The conventional reading of this pair of verses views the second verse as explaining the first. Meaning, it clarifies that the "ransom" given by each person included in the census was to be a half-shekel. Whenever a census was taken of Benei Yisrael, they were each required to donate a half-shekel by which the census was conducted.

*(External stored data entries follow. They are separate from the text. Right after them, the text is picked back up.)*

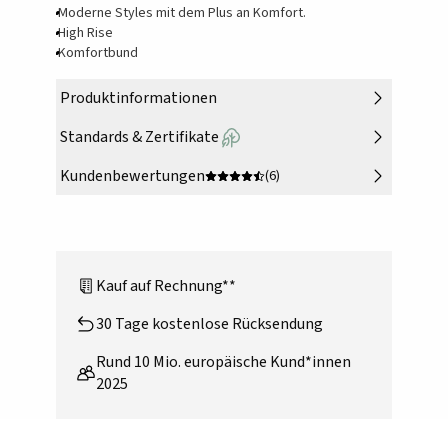
Moderne Styles mit dem Plus an Komfort.
High Rise
Komfortbund
Produktinformationen
Standards & Zertifikate
Kundenbewertungen
(6)
Kauf auf Rechnung**
30 Tage kostenlose Rücksendung
Rund 10 Mio. europäische Kund*innen
2025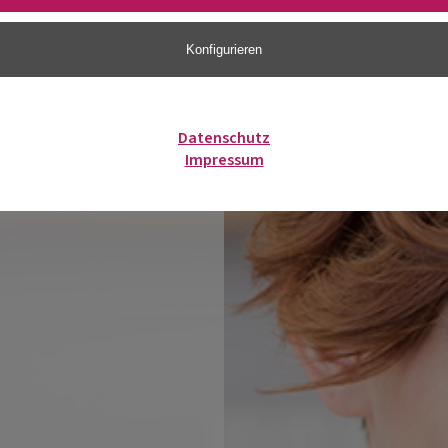
Konfigurieren
Datenschutz
Impressum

The Vilna Gaon, however, as cited in Ha-ketav Ve-ha-kabbala, explained this pair of verses differently, as referring to two entirely separate contexts. The first verse establishes the obligation to count the nation by having each member donate a "ransom for his soul." The second verse, which calls for a mandatory half-shekel donation, speaks of an obligation that applied only at this point when Benei Yisrael constructed the Mishkan. After the completion of the Mishkan, Benei Yisrael were called upon to make this half-shekel donation towards the maintenance and operation of the Mishkan; this verse does not, however, introduce an eternal obligation of an annual half-shekel tax.

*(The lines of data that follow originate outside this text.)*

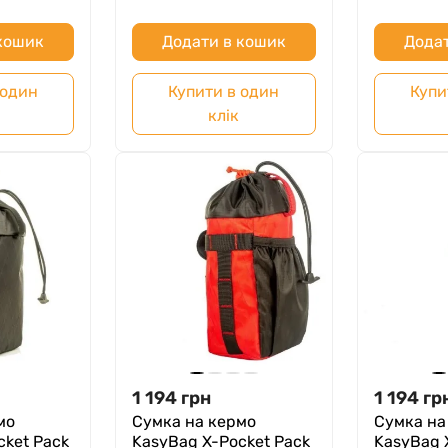
 кошик
Додати в кошик
Додат
 один
Купити в один
Купи
клік
1 194
грн
1 194
гр
мо
Сумка на кермо
Сумка на
cket Pack
KasyBag X-Pocket Pack
KasyBag 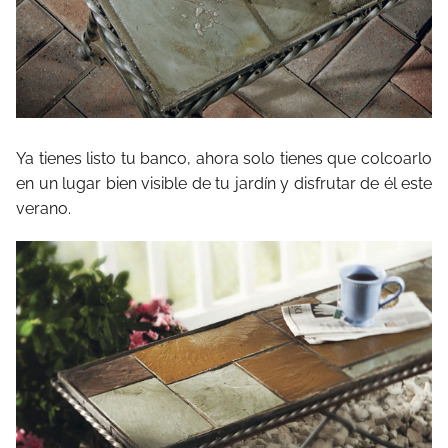
Ya tienes listo tu banco, ahora solo tienes que colcoarlo
en un lugar bien visible de tu jardín y disfrutar de él este
verano.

The Vilna Gaon's reading yields several ramifications. For one thing, it means that the
obligation for Benei Yisrael to donate a "ransom" when a census is
conducted does not require specifically the donation of a half-shekel towards
the Beit Ha-mikdash. Indeed,
the Ramban (30:15) already raises the question of why the monei
ha-mitzvot, the Rishonim who listed the 613 commandments, did not
list a prohibition against donating more or less than a half-shekel when a
census is taken, as the Torah forbids here in Parashat Ki-Tisa (30:15). According to the Gaon, the answer is,
quite simply, that this prohibition was issued only for that generation, with
regard to the one-time contribution required after the Mishkan's construction. This did not establish a Torah
obligation to donate precisely a half-shekel when a census is taken. Furthermore, it emerges from the Gaon's
approach that the Torah never explicitly requires an annual half-shekel
donation. The annual obligation of
machatzit ha-shekel, the Vilna Gaon claimed, was taught through
oral tradition, and was not established explicitly in the Torah. Finally, the Gaon disagrees in this
regard with the classic commentators (such as Rashi and Ramban) who explained
that God here commanded that a census be taken of Benei Yisrael
before the construction of the Mishkan.
In his view, as mentioned, the second verse of this pair "This is what
they shall give
a half-shekel" is not a continuation of the first verse which
speaks of taking a census. Hence,
when God ordered Benei
Yisrael at this point to donate a
half-shekel, it was not for the purpose of counting the nation, but rather
simply to raise funds for the functioning of the Mishkan.
The Gaon's approach to this pair of verses may also involve a linguistic issue, as discussed by Ha-ketav Ve-ha-kabbala. The second verse begins with the word zeh, which, of course, is generally translated as "this." This verse is therefore normally translated as, "This is what they shall give " Ha-ketav Ve-ha-kabbala, however, contends that according to the Vilna Gaon, the word zeh here means "now." After introducing the law concerning the census, God tells Moshe that "now," at this point, no census is required, but Benei Yisrael must contribute a half-shekel for a different purpose, namely, to support the operations in the Mishkan.